Oregon exchange officials have also been frustrated by the lack of control the state faces when using the federal platform. Last year the Centers for Medicare & Medicaid Services, known as CMS, decided to shorten the open enrollment period for HealthCare.gov over the objections of many states. States that ran their own exchanges were able to extend their enrollment windows and increased the number of consumers who signed up for insurance. But Oregon was stuck with the shorter window.
Yup, local control can be a wonderful thing.
...Oregon and the four other states who use the federal technology to power their exchanges have started negotiating as a group with CMS, pushing for more flexibility and for more access to data on enrollees. The states were able to secure a list of who enrolled during the open enrollment period, but do not have real-time access to enrollment data.
Yup, anyone who reads this site regularly knows how frustrating that is for me in particular!
“There will always be limitations on that because HealthCare.gov is a monster machine, and it is difficult to parse out and select data just specific to a certain state or to create any type of flexibility in that giant architecture,” said Heather Korbulic, executive director of Nevada’s health insurance exchange. “We’ve been successful in getting some data, but it’s never real time, and the likelihood of having real-time data is very small.”
...CMS officials did not respond to a request for an explanation of the price hikes. Agency staff said the fees are similar to what states using the federal exchange pay for the same services.

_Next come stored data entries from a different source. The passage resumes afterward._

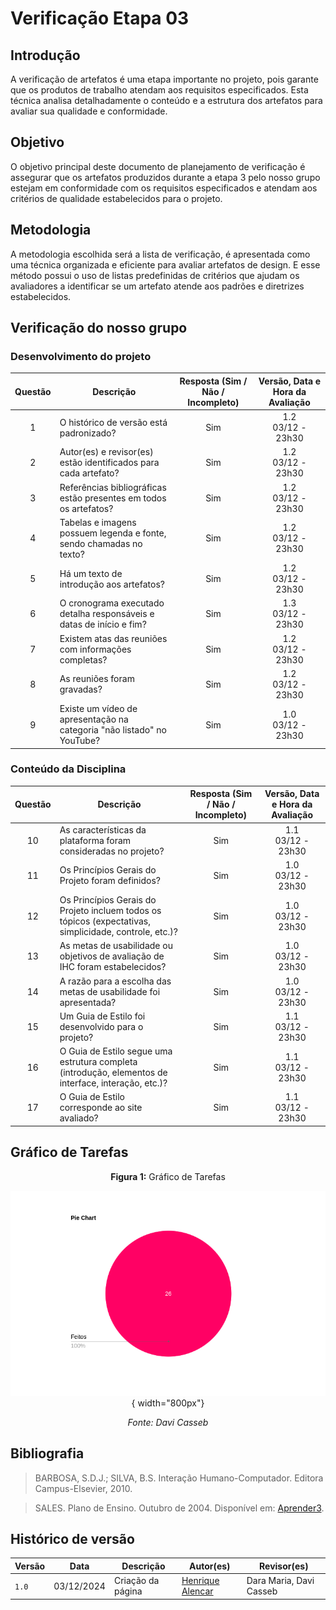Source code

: # Verificação Etapa 03

## Introdução
A verificação de artefatos é uma etapa importante no projeto, pois garante que os produtos de trabalho atendam aos requisitos especificados. Esta técnica analisa detalhadamente o conteúdo e a estrutura dos artefatos para avaliar sua qualidade e conformidade.

## Objetivo
O objetivo principal deste documento de planejamento de verificação é assegurar que os artefatos produzidos durante a etapa 3 pelo nosso grupo estejam em conformidade com os requisitos especificados e atendam aos critérios de qualidade estabelecidos para o projeto. 

## Metodologia 
A metodologia escolhida será a lista de verificação, é apresentada como uma técnica organizada e eficiente para avaliar artefatos de design. E esse método possui o uso de listas predefinidas de critérios que ajudam os avaliadores a identificar se um artefato atende aos padrões e diretrizes estabelecidos. 

## Verificação do nosso grupo

### Desenvolvimento do projeto 

<center>

| **Questão** | **Descrição** | **Resposta (Sim / Não / Incompleto)** | **Versão, Data e Hora da Avaliação** |
|:-----------:|---------------|:-------------------------------------:|:------------------------------------:|
| 1           | O histórico de versão está padronizado?              |                   Sim                    |          1.2 <br> 03/12 - 23h30                            |
| 2           | Autor(es) e revisor(es) estão identificados para cada artefato? |            Sim                    |              1.2 <br> 03/12 - 23h30                        |
| 3           | Referências bibliográficas estão presentes em todos os artefatos? |           Sim               |                1.2 <br> 03/12 - 23h30                      |
| 4           | Tabelas e imagens possuem legenda e fonte, sendo chamadas no texto? |         Sim         |                   1.2 <br> 03/12 - 23h30                   |
| 5           | Há um texto de introdução aos artefatos?              |                 Sim                      |            1.2 <br> 03/12 - 23h30                          |
| 6           | O cronograma executado detalha responsáveis e datas de início e fim? |       Sim            |                1.3 <br> 03/12 - 23h30                      |
| 7           | Existem atas das reuniões com informações completas?  |                Sim                       |            1.2 <br> 03/12 - 23h30                          |
| 8           | As reuniões foram gravadas?                          |                 Sim                      |            1.2 <br> 03/12 - 23h30                          |
| 9           | Existe um vídeo de apresentação na categoria "não listado" no YouTube? |    Sim       |               1.0 <br> 03/12 - 23h30                       |

</center>

### Conteúdo da Disciplina  

<center>

| **Questão** | **Descrição** | **Resposta (Sim / Não / Incompleto)** | **Versão, Data e Hora da Avaliação** |
|:-----------:|---------------|:-------------------------------------:|:------------------------------------:|
| 10          | As características da plataforma foram consideradas no projeto? |   Sim      |                   1.1 <br> 03/12 - 23h30                    |
| 11          | Os Princípios Gerais do Projeto foram definidos?     |             Sim                          |                 1.0 <br> 03/12 - 23h30                      |
| 12          | Os Princípios Gerais do Projeto incluem todos os tópicos (expectativas, simplicidade, controle, etc.)? | Sim |              1.0 <br> 03/12 - 23h30                         |
| 13          | As metas de usabilidade ou objetivos de avaliação de IHC foram estabelecidos? | Sim |                  1.0 <br> 03/12 - 23h30                     |
| 14          | A razão para a escolha das metas de usabilidade foi apresentada? |   Sim   |             1.0 <br> 03/12 - 23h30                          |
| 15          | Um Guia de Estilo foi desenvolvido para o projeto?   |               Sim                        |           1.1 <br> 03/12 - 23h30                            |
| 16          | O Guia de Estilo segue uma estrutura completa (introdução, elementos de interface, interação, etc.)? | Sim |         1.1 <br> 03/12 - 23h30                              |
| 17          | O Guia de Estilo corresponde ao site avaliado?       |    Sim  | 1.1 <br> 03/12 - 23h30  |

</center>

## Gráfico de Tarefas

<center>

**Figura 1:** Gráfico de Tarefas

![Pie Chart das Tarefas](/assets/verificações/grafico03.png){ width="800px"}

_Fonte: Davi Casseb_

</center>

## Bibliografia
> BARBOSA, S.D.J.; SILVA, B.S. Interação Humano-Computador. Editora Campus-Elsevier, 2010.

> SALES. Plano de Ensino. Outubro de 2004. Disponível em: <a href="hhttps://aprender3.unb.br/pluginfile.php/2972625/mod_resource/content/56/Plano_de_Ensino%20FIHC%20022024%20Turma%2001%20v1.pdf" target="_blank">Aprender3</a>.

## Histórico de versão

| Versão | Data       | Descrição                                | Autor(es)                                                                                       | Revisor(es)                                                                                                                                    |
| ------ | ---------- | ---------------------------------------- | ----------------------------------------------------------------------------------------------- | ---------------------------------------------------------------------------------------------------------------------------------------------- |
| `1.0`  | 03/12/2024 | Criação da página                     | [Henrique Alencar](https://github.com/henryqma) | Dara Maria, Davi Casseb |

States relying completely on the federal exchange are charged 3.5 percent, just a half percentage point more than states like Nevada and Oregon, that do much of the work of operating an exchange, but rely on the federal software.

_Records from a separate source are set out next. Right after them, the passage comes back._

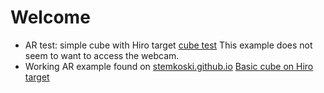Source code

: # Welcome

- AR test: simple cube with Hiro target
[cube test](../ar-test.html "Test 001")
This example does not seem to want to access the webcam.
- Working AR example found on [stemkoski.github.io](https://stemkoski.github.io)
[Basic cube on Hiro target](../hello-cube.html "Basic cube example by stemkoski")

My problem isn't with Oregon paying nearly as much as other states; that seems reasonable. My problem is with the fee itself being so high to begin with.
3.5% might have made sense back in 2013-2014, but as premiums have increased, the only way to justify keeping it at 3.5% is if the real costs of operating HC.gov itself have also continued to increase at a similar pace. Otherwise, they should lower the rate to 3.0% or 2.5% or whatever across the board.